Lines below that include the word "value" should each be copied.
--- START ---
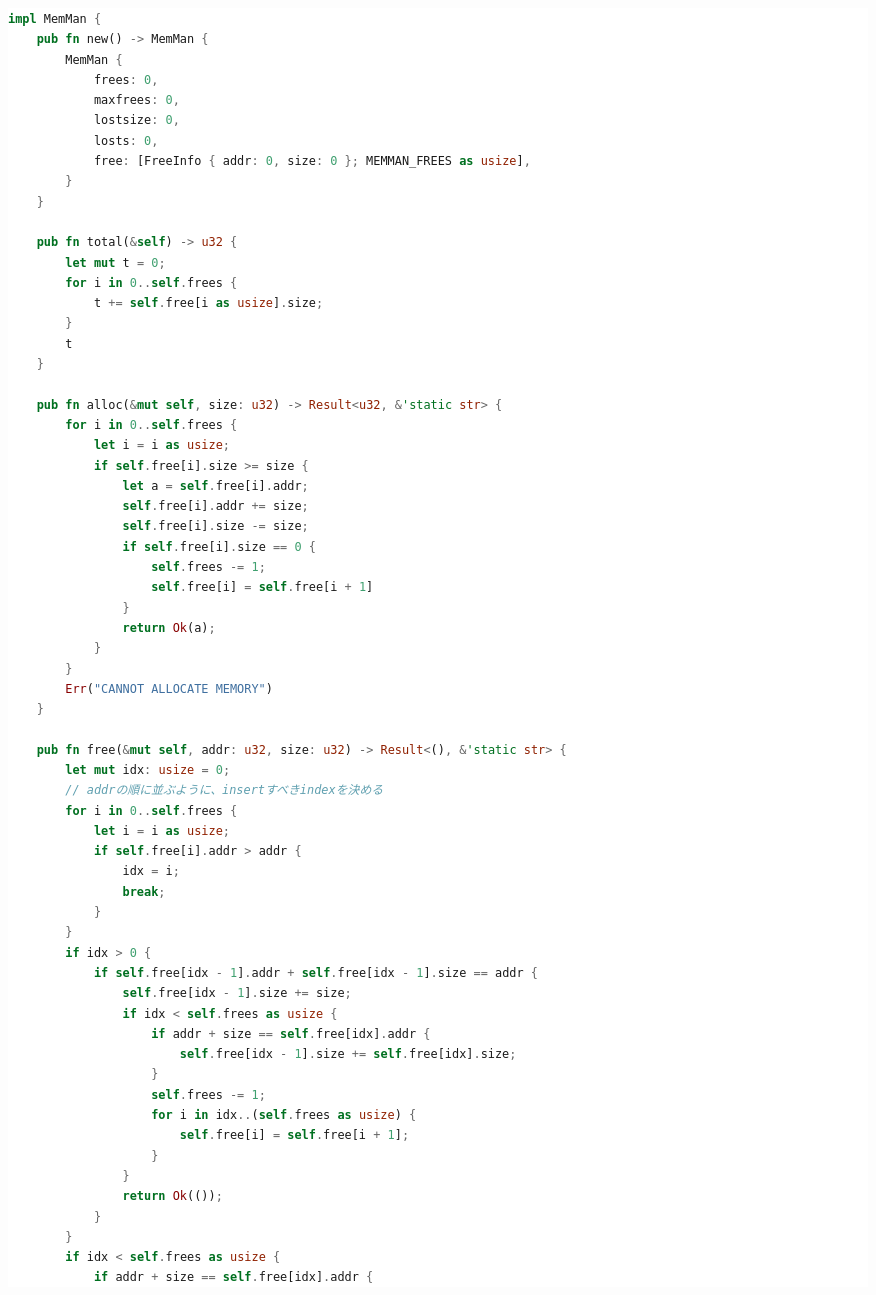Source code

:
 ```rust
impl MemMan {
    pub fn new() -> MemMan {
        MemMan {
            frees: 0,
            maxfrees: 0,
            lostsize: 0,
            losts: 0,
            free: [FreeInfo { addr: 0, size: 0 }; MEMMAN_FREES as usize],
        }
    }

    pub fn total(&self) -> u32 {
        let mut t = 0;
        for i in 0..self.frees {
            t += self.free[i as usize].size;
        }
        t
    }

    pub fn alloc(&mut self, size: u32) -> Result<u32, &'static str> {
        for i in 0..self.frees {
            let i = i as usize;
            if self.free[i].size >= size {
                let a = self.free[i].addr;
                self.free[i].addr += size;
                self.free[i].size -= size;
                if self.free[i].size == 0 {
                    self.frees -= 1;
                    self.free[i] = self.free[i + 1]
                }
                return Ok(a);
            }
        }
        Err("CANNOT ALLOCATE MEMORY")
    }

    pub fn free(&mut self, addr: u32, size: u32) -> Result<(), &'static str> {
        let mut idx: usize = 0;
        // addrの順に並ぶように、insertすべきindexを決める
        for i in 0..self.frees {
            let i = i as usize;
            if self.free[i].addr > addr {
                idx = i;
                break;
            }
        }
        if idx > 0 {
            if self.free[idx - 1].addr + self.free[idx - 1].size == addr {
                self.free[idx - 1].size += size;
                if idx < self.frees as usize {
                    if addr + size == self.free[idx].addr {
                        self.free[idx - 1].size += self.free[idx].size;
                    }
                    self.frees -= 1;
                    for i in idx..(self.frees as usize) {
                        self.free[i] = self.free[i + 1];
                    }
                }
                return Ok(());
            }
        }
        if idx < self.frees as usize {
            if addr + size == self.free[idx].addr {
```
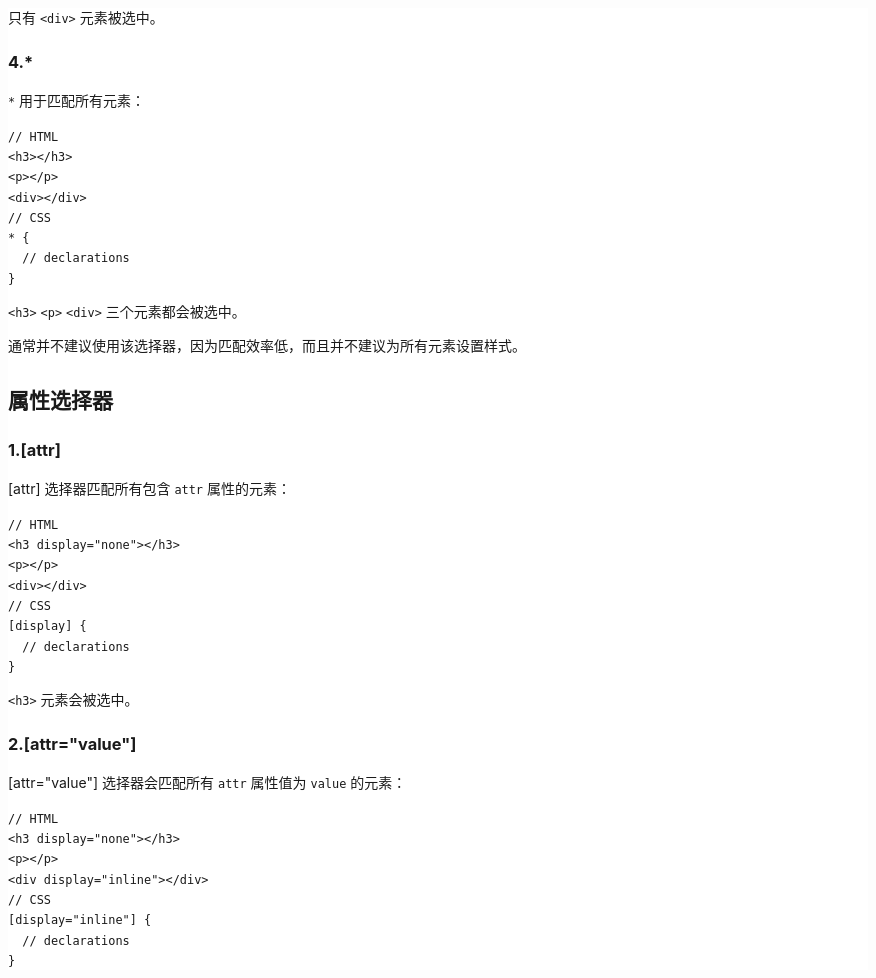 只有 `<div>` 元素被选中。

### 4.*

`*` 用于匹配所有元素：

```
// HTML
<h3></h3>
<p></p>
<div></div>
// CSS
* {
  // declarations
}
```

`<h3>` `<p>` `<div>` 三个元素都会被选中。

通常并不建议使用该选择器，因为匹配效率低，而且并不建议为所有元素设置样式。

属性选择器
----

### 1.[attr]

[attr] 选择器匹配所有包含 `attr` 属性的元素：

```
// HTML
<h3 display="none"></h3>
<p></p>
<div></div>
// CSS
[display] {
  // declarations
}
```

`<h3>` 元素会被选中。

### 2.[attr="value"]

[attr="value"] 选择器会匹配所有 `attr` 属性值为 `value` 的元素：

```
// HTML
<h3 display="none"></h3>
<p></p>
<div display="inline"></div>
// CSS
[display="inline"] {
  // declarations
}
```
--- END ---
- Answer to this task
### 2.[attr="value"]
[attr="value"] 选择器会匹配所有 `attr` 属性值为 `value` 的元素：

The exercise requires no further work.